Modern manufacturing is the critical component in the circular economy (CS). However, the unsustainable development methods of modern manufacturing are continually causing environmental problems [1]. In recent years, carbon neutrality has been proposed as a common interest of the world. As one of the biggest carbon emitters, the manufacturing industry should eagerly transfer the current operating mode to more sustainable processes [2,3]. Although production decisions and carbon regulations have been studied, more actions are needed to implement sustainable manufacturing [4]. As an alternative to the traditional linear economy, the circular economy has obtained more attention from industry partners. Nowadays, policy makers and scholars are focused on waste prevention and the improvement of resource efficiency, which aims to decrease waste by reducing the use of new raw materials [5,6,7].

### [Input for this task]
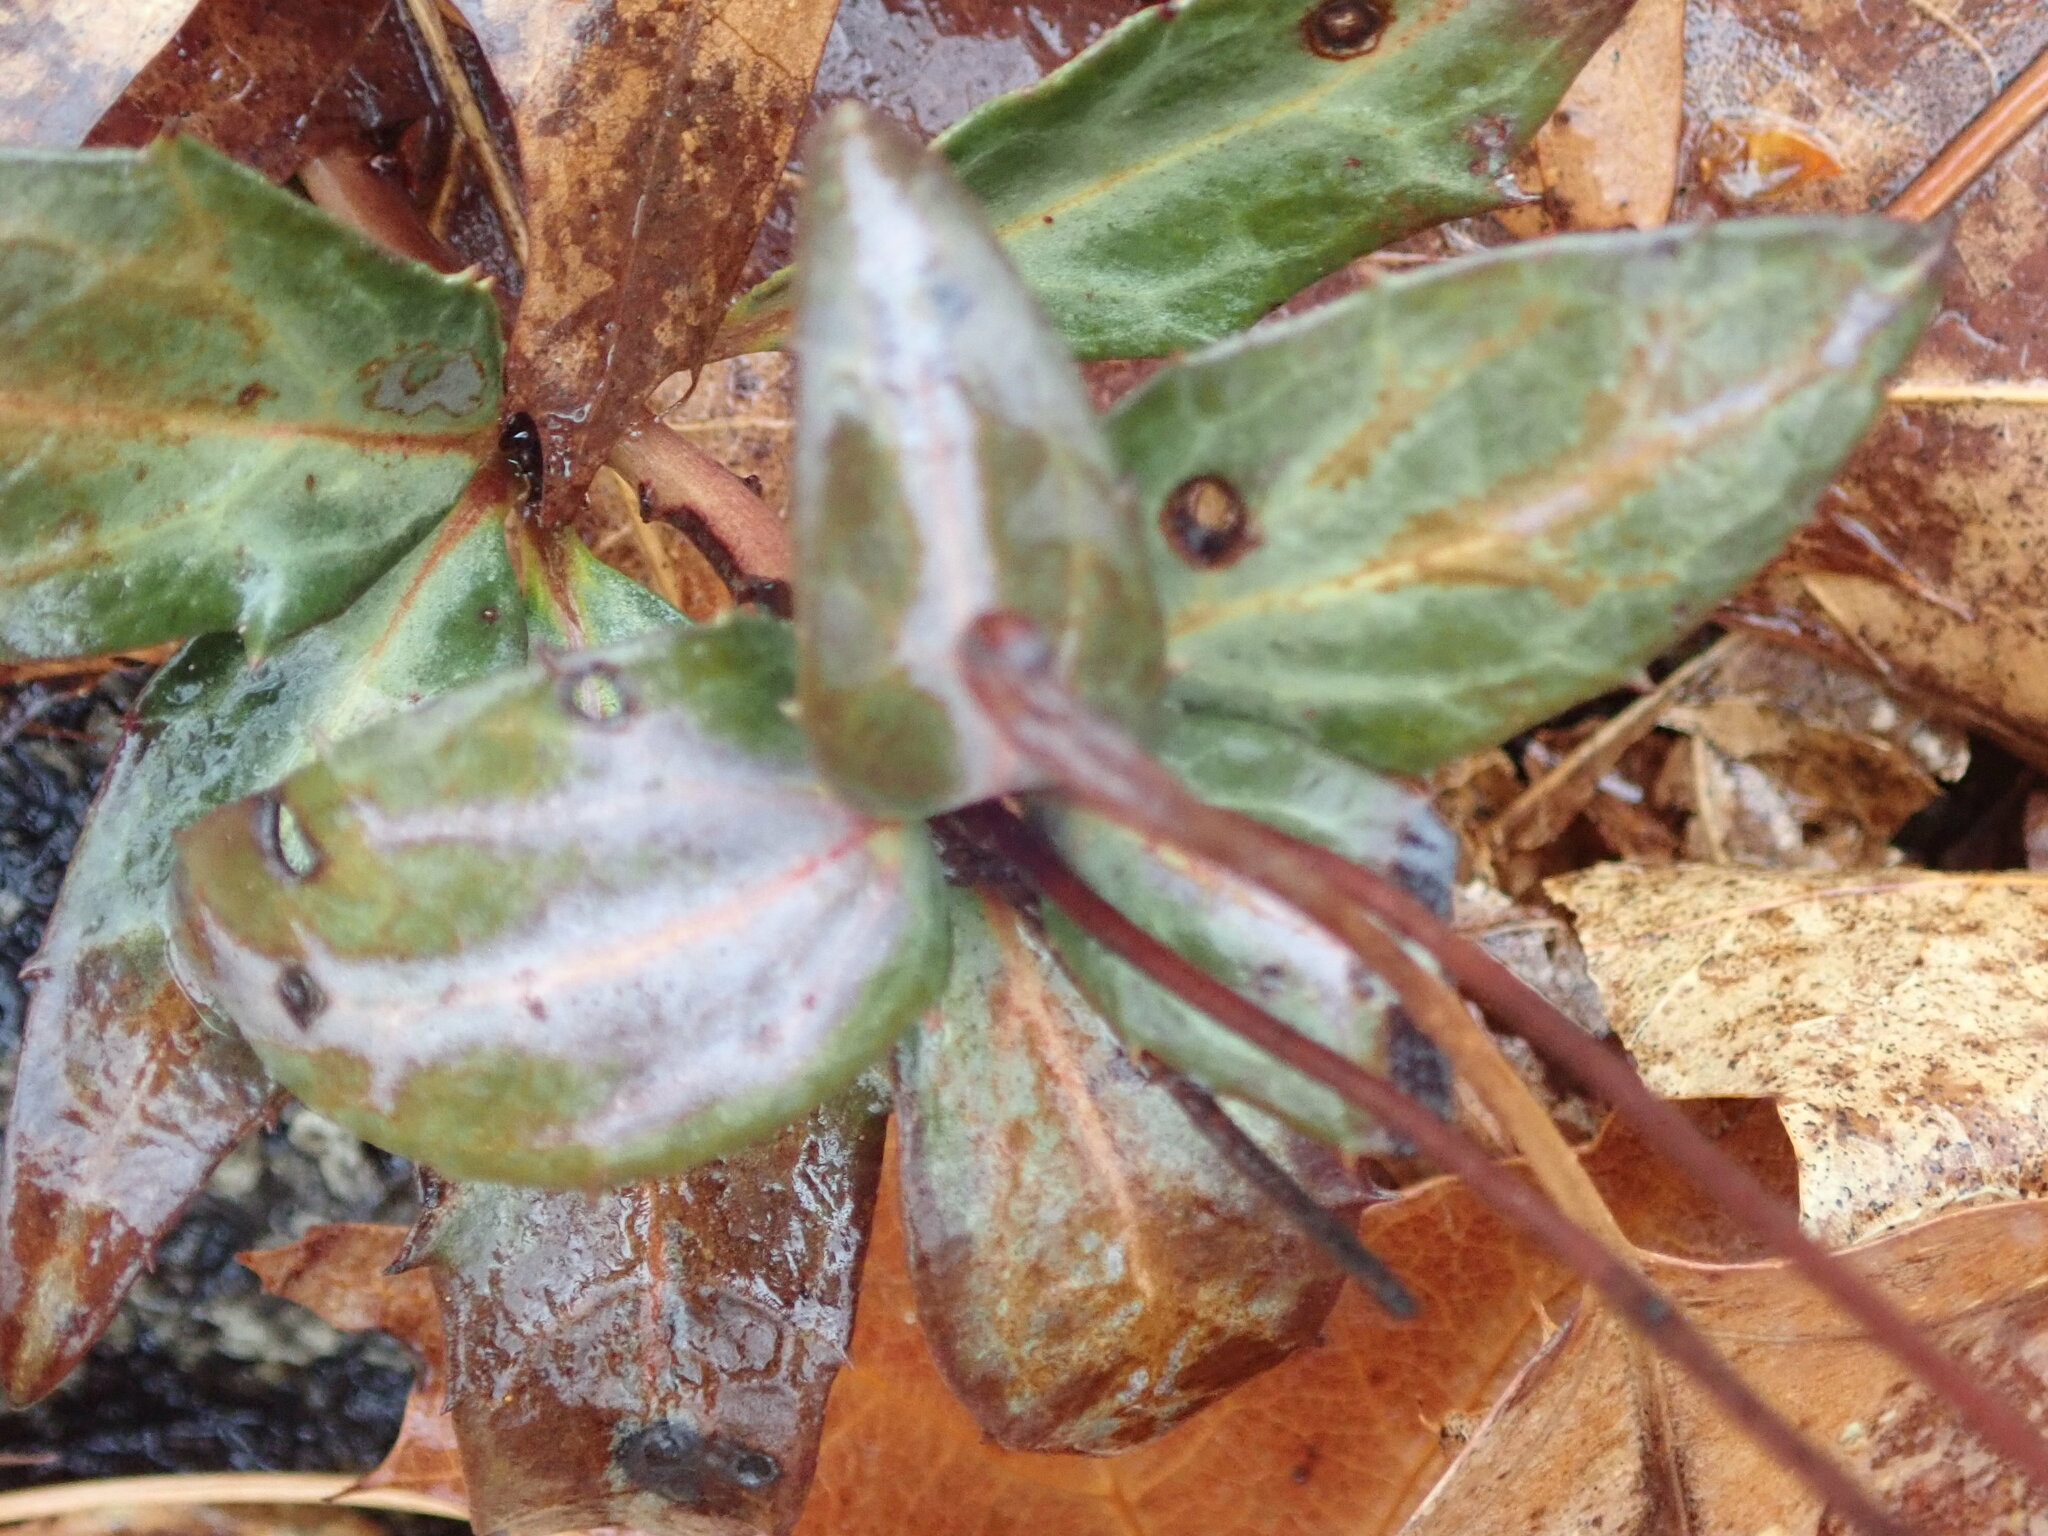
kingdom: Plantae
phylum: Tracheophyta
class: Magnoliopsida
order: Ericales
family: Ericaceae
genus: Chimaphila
---
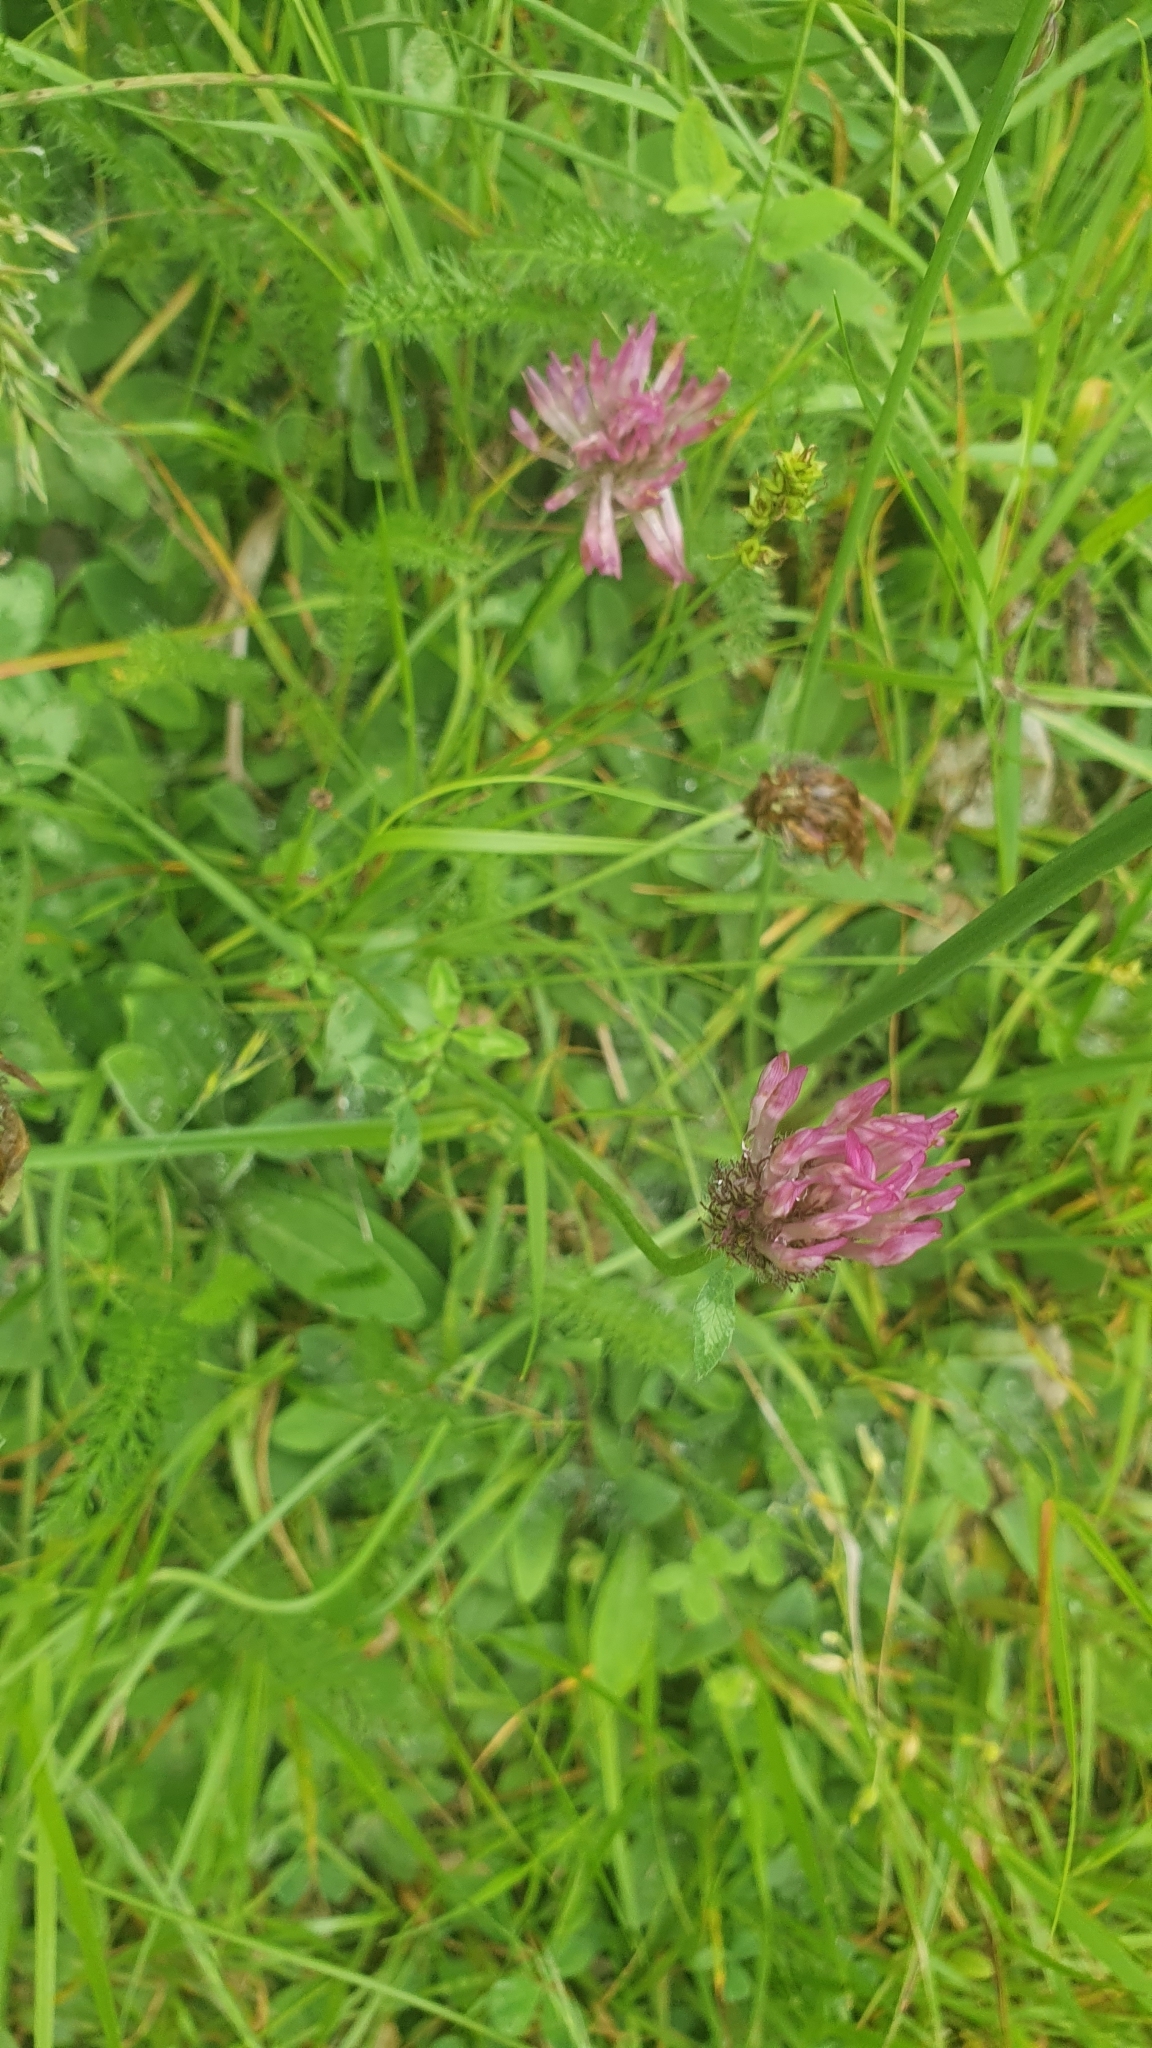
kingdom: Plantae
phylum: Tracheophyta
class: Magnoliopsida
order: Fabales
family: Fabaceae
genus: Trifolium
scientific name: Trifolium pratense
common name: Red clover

### [Problems to solve]
a. Reproduce the passage on manufacturing and the circular economy word for word, from "Modern manufacturing is" to "raw materials [5,6,7].".
b. From the records, write out the lines from the line with "order: Fabales" to the line with "common name: Red clover", both included.
The records have no connection to the passage on manufacturing and the circular economy.

### [Expected responses]
a.
Modern manufacturing is the critical component in the circular economy (CS). However, the unsustainable development methods of modern manufacturing are continually causing environmental problems [1]. In recent years, carbon neutrality has been proposed as a common interest of the world. As one of the biggest carbon emitters, the manufacturing industry should eagerly transfer the current operating mode to more sustainable processes [2,3]. Although production decisions and carbon regulations have been studied, more actions are needed to implement sustainable manufacturing [4]. As an alternative to the traditional linear economy, the circular economy has obtained more attention from industry partners. Nowadays, policy makers and scholars are focused on waste prevention and the improvement of resource efficiency, which aims to decrease waste by reducing the use of new raw materials [5,6,7].

b.
order: Fabales
family: Fabaceae
genus: Trifolium
scientific name: Trifolium pratense
common name: Red clover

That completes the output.